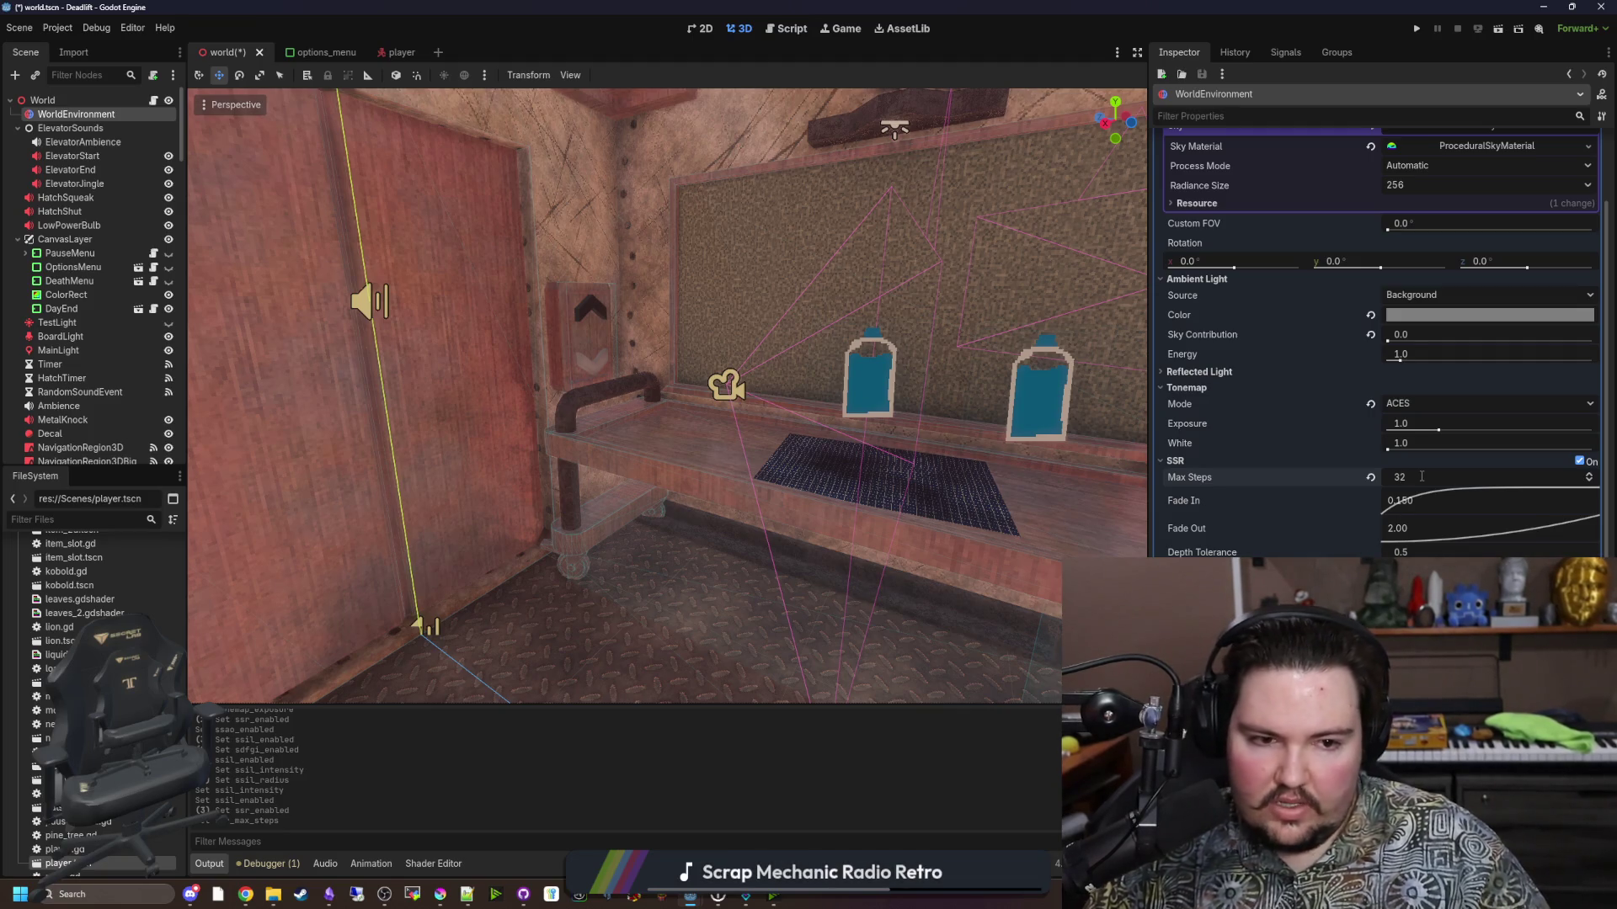
click(1432, 404)
Cycle the tonemap through Linear, Filmic, Reinhard and AgX, settling on ACES.
click(1420, 426)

(What this task involves): Word for word, reproduce all the data, but not the pictures.

(Result of the exercise):
click(1432, 404)
Cycle the tonemap through Linear, Filmic, Reinhard and AgX, settling on ACES.
click(1420, 426)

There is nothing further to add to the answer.